**OBJECTIVE**
Turn every line in the entries below into a numbered list, dropping any blank lines.

↓

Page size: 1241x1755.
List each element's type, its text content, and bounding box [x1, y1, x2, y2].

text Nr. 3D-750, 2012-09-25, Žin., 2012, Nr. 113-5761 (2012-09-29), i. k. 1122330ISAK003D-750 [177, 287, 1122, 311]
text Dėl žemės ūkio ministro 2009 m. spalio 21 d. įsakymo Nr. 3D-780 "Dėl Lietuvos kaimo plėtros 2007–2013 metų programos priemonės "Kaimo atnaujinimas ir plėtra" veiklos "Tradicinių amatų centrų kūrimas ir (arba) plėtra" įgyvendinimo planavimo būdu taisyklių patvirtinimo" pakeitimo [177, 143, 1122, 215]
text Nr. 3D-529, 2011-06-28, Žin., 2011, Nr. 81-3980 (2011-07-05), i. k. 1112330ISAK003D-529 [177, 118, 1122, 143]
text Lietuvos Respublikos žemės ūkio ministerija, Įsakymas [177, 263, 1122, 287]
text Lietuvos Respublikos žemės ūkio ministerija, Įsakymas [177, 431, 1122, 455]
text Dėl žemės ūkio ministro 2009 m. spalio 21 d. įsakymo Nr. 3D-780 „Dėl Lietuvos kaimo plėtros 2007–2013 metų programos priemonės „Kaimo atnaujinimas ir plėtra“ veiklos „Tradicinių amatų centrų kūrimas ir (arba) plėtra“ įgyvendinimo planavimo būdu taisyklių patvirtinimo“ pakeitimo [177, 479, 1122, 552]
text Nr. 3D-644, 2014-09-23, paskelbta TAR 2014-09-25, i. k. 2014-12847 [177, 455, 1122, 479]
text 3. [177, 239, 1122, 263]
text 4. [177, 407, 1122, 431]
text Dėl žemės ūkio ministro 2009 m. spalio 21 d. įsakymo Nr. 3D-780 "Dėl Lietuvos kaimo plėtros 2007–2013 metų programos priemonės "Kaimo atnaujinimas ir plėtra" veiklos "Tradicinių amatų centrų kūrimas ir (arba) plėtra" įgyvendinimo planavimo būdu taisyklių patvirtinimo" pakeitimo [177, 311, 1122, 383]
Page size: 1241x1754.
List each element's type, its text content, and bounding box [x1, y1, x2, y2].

↑

**COMPLETE RESPONSE**
1. Page size: 1241x1755.
2. List each element's type, its text content, and bounding box [x1, y1, x2, y2].
3. text Nr. 3D-750, 2012-09-25, Žin., 2012, Nr. 113-5761 (2012-09-29), i. k. 1122330ISAK003D-750 [177, 287, 1122, 311]
4. text Dėl žemės ūkio ministro 2009 m. spalio 21 d. įsakymo Nr. 3D-780 "Dėl Lietuvos kaimo plėtros 2007–2013 metų programos priemonės "Kaimo atnaujinimas ir plėtra" veiklos "Tradicinių amatų centrų kūrimas ir (arba) plėtra" įgyvendinimo planavimo būdu taisyklių patvirtinimo" pakeitimo [177, 143, 1122, 215]
5. text Nr. 3D-529, 2011-06-28, Žin., 2011, Nr. 81-3980 (2011-07-05), i. k. 1112330ISAK003D-529 [177, 118, 1122, 143]
6. text Lietuvos Respublikos žemės ūkio ministerija, Įsakymas [177, 263, 1122, 287]
7. text Lietuvos Respublikos žemės ūkio ministerija, Įsakymas [177, 431, 1122, 455]
8. text Dėl žemės ūkio ministro 2009 m. spalio 21 d. įsakymo Nr. 3D-780 „Dėl Lietuvos kaimo plėtros 2007–2013 metų programos priemonės „Kaimo atnaujinimas ir plėtra“ veiklos „Tradicinių amatų centrų kūrimas ir (arba) plėtra“ įgyvendinimo planavimo būdu taisyklių patvirtinimo“ pakeitimo [177, 479, 1122, 552]
9. text Nr. 3D-644, 2014-09-23, paskelbta TAR 2014-09-25, i. k. 2014-12847 [177, 455, 1122, 479]
10. text 3. [177, 239, 1122, 263]
11. text 4. [177, 407, 1122, 431]
12. text Dėl žemės ūkio ministro 2009 m. spalio 21 d. įsakymo Nr. 3D-780 "Dėl Lietuvos kaimo plėtros 2007–2013 metų programos priemonės "Kaimo atnaujinimas ir plėtra" veiklos "Tradicinių amatų centrų kūrimas ir (arba) plėtra" įgyvendinimo planavimo būdu taisyklių patvirtinimo" pakeitimo [177, 311, 1122, 383]
13. Page size: 1241x1754.
14. List each element's type, its text content, and bounding box [x1, y1, x2, y2].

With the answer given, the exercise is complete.